Il avait 94 ans ; si son grand âge en faisait une des mémoires du village, le fait de tenir de très, très longues années le bar-restaurant du village, en faisait un des témoins les plus fiables de la vie locale. Qui n’a pas fréquenté dans sa jeunesse le Café Ladouch. Pierrot le tenait de son père qui l’avait hérité lui-même de son père. Trois lignées de Ladouch s’y étaient succédées.

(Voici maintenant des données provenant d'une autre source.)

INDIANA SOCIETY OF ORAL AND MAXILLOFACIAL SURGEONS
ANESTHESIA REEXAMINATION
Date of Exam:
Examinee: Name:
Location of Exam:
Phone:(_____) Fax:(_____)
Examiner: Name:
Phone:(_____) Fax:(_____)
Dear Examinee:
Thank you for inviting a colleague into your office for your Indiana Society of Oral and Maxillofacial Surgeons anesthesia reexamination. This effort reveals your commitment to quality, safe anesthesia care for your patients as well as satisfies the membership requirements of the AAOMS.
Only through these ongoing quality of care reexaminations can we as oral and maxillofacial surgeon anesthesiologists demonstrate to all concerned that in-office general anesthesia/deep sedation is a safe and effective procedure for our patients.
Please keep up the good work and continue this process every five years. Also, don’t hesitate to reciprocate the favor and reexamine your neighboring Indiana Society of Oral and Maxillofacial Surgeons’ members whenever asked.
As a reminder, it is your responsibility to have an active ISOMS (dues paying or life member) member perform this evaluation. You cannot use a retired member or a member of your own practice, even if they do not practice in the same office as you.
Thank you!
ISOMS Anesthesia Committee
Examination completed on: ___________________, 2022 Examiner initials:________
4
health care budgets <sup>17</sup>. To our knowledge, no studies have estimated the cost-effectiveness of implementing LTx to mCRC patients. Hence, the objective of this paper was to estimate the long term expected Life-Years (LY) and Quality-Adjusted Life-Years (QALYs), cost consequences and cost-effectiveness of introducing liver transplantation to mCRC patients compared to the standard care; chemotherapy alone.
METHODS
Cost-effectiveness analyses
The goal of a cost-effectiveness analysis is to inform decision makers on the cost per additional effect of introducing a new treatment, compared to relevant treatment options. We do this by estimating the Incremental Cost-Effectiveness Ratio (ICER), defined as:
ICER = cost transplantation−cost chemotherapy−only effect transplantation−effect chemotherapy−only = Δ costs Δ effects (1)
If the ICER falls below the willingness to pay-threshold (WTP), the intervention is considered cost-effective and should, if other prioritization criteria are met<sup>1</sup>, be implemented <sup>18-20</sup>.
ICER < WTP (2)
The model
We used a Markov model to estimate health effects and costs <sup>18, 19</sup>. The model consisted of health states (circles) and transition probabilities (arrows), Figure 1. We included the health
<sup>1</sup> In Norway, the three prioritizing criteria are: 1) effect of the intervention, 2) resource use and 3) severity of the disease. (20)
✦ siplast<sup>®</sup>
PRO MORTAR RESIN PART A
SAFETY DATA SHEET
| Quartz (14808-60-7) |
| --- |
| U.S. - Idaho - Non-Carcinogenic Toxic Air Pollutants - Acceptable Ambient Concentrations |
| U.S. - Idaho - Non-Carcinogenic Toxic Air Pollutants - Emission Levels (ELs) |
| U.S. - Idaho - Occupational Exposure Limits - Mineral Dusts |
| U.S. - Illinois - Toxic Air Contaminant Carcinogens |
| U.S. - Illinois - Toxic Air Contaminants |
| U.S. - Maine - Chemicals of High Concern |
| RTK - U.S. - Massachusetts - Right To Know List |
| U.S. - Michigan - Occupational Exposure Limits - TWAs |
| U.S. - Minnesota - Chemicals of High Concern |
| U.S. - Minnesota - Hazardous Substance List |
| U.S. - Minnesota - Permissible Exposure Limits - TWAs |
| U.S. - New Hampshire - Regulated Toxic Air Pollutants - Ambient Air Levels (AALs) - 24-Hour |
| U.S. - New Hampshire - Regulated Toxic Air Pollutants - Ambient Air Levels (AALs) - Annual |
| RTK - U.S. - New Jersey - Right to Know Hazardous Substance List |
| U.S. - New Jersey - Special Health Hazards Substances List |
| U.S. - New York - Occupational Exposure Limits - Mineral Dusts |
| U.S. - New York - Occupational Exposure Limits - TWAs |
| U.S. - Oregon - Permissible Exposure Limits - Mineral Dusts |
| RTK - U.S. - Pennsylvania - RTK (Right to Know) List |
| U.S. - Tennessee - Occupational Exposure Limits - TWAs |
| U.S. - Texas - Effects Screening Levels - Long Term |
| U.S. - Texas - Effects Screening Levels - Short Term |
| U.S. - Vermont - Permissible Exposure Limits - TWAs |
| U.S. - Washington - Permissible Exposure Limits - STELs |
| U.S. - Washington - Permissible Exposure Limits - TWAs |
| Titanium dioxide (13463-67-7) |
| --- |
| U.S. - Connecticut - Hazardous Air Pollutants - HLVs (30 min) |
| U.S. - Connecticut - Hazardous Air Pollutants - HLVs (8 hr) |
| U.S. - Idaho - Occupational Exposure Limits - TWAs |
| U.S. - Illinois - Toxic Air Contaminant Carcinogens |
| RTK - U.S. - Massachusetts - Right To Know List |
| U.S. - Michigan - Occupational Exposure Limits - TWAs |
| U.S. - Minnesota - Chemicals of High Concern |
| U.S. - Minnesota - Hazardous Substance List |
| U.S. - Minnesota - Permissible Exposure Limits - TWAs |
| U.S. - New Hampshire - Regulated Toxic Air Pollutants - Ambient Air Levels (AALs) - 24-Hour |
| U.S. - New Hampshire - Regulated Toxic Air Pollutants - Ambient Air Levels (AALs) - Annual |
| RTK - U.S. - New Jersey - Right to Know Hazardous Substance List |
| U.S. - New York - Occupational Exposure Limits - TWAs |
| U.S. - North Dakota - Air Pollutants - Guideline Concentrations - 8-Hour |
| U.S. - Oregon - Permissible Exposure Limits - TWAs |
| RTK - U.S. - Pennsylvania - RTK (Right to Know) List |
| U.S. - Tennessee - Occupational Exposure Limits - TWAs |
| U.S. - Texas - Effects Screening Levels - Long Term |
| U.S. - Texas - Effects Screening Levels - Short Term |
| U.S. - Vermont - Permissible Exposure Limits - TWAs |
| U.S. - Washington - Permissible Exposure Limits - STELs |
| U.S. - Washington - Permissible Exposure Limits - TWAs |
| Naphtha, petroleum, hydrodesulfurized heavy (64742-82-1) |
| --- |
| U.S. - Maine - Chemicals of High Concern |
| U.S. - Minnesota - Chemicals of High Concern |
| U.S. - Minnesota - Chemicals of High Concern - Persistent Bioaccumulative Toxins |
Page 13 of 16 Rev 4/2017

Le premier, coiffeur de son état, installé là où se trouve actuellement le restaurant, avait acquis la maison attenante pour en faire le café. La vue représentée par une ancienne carte postale en témoigne. C’était un établissement qui fonctionnait bien. Il y venait du monde me confiait Ginette, son épouse. Les rencontres sportives constituaient un appréciable apport de clientèle. Pierrot fit partie de l’équipe de rugby qui jouait dans le pré du Château de Rouquettes après la guerre. Son ancien coéquipier Janot Tobi, ancien boulanger, nous dira qu’il tricotait si vite qu’il avait été placé à l’aile. Tout ce monde se retrouvait ensuite dans son café, comme le jour où les vétérans valenciens rencontrèrent leurs homologues beaucairiens dirigés par un certain Hornoga. Malgré la branlée reçue, tout le monde se retrouva pour festoyer chez Pierrot. Plus près de nous, à l’époque glorieuse, c’est l’ALV basket qui y tenait son quartier général sous l’œil complice du patron des lieux. Il aimait le sport en général qu’il suivait à la télé alors qu’il avait des difficultés pour se déplacer, avec une préférence pour les courses de chevaux.
Pierrot est parti avec ses souvenirs. Nous n’aurons plus l’occasion de discuter du Valence qu’il avait connu, un village vivant, aux nombreux commerces. Dans une société de l’anonymat et de l’individualisme, il représentait une autre façon de vivre. Adieu Pierrot.